MicroDisplay 2001 was sponsored by the Society for Information Display and co-sponsored by DisplayTech, Silicon Bandwidth, Zight, Three-Five Systems, and TLC International. The location and dates for MicroDisplay 2002 are being discussed now.
Information: Society for Information Display, www.sid.org.
Hitachi to Remain in CRT Monitor Business; Will Acquire Tubes in China
Norwalk, Connecticut, August 7 - Reports that Hitachi is abandoning the CRT monitor business are wrong, a spokesperson for Hitachi America told Information Display today. The report was picked up from a news release distributed by Hitachi, Ltd. In Japan, but the release was misinterpreted. What the release actually stated is that "Hitachi is ceasing production of CRT tubes, but will continue to produce CRT-based monitors, using tubes built to Hitachi specifications in China," the spokesperson said.
Hitachi America recently announced a value-priced 19-inch flat-faced CRT monitor with the very tight dot pitch of 0.20 mm horizontally and 0.13 mm vertically. The release for this product stressed Hitachi's commitment to expanding its CRT product line, but did not refer explicitly to the erroneous report.
Candescent Presents First Product Sample to Kaga Electronics
San Jose, California, July 27 - Candescent Technologies Corporation, a developer of Field Emission Display (FED) technology, presented its first product sample last week to premier customer Kaga Electronics Co.

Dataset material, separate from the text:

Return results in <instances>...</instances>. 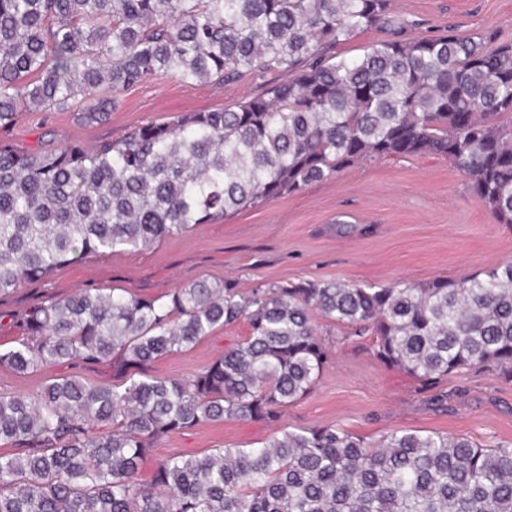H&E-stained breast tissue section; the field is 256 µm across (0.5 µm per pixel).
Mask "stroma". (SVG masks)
<instances>
[{"label":"stroma","instance_id":"obj_1","mask_svg":"<svg viewBox=\"0 0 512 512\" xmlns=\"http://www.w3.org/2000/svg\"><path fill=\"white\" fill-rule=\"evenodd\" d=\"M392 7L412 37L451 31L512 40V0H392ZM274 78L268 72L220 85L163 76L121 91L103 122H82L73 111L23 112L12 126L0 128V139L21 151L71 143L89 147L147 123L234 107ZM510 260L512 226L495 223L446 159L367 158L333 180L197 225L147 249L90 255L45 279L19 284L0 296V348L15 346L23 336V317L31 306L84 289L118 288L161 298L198 281H226L243 290L302 280L377 287L400 279L460 282ZM315 325L328 344L329 360L314 388L286 408L288 426L333 424L370 444L395 430L466 437L487 446L512 442V382L471 370L424 387L382 364L371 338H349L346 327L321 317ZM248 331L243 321L218 329L155 363L153 372L189 378ZM68 375L92 385L121 380L108 361L52 365L25 374L0 366V393L32 396L52 379ZM272 433L271 427L251 420L206 422L164 438L144 462L142 476L150 478L156 459L164 456L256 448Z\"/></svg>","mask_w":512,"mask_h":512}]
</instances>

Ltd. The 5.3-inch Hiraga QVGA display was presented by Candescent President/CEO David White to Kaga President Isao Tsukamoto during a celebration commemorating Kaga's twentieth year of doing business in the U.S. At ten millimeters, this is the thinnest display Candescent has produced to date.

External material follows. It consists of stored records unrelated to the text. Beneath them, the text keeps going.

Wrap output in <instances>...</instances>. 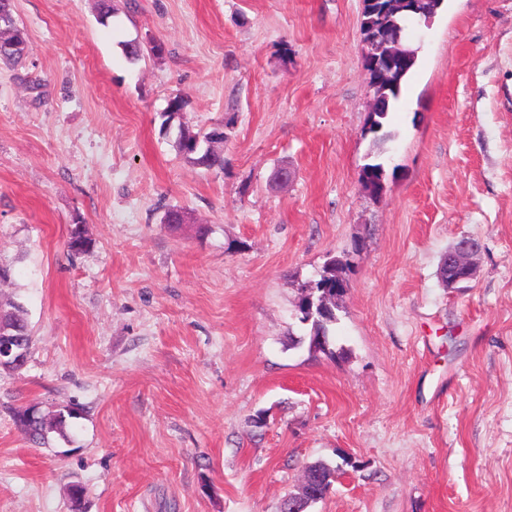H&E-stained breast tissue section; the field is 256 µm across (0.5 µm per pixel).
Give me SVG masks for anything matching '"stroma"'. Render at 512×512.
<instances>
[{
  "instance_id": "obj_1",
  "label": "stroma",
  "mask_w": 512,
  "mask_h": 512,
  "mask_svg": "<svg viewBox=\"0 0 512 512\" xmlns=\"http://www.w3.org/2000/svg\"><path fill=\"white\" fill-rule=\"evenodd\" d=\"M114 7L15 0L28 56L0 65V303L32 336L0 370V512H70L73 484L85 512H279L316 461L336 473L308 512H512V0L411 24L383 141L362 0ZM177 94L193 130L235 115L223 169L162 132ZM464 237L476 276L451 288ZM331 258L335 359L294 317ZM68 406L47 448L15 422ZM417 55L413 53V56L406 60L404 64L398 69L396 79L390 85L382 86L380 90H383V95L388 97V109L386 112H374L370 113V132L377 133L383 128V121L391 112L393 103L396 102L401 94V89L405 83L407 77L416 65Z\"/></svg>"
}]
</instances>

Kaga Electronics is Candescent's first customer, having signed a purchase and distribution agreement in December 2000. The agreement represents the first major volume-purchase commitment for Candescent's ThinCRT technology. It is the intention of the companies to enter into a distribution deal where Kaga will serve as Candescent's non-exclusive distributor for automotive displays in Japan. This product presentation initiates Kaga's evaluation of the Candescent product line in accordance with the companies' agreement.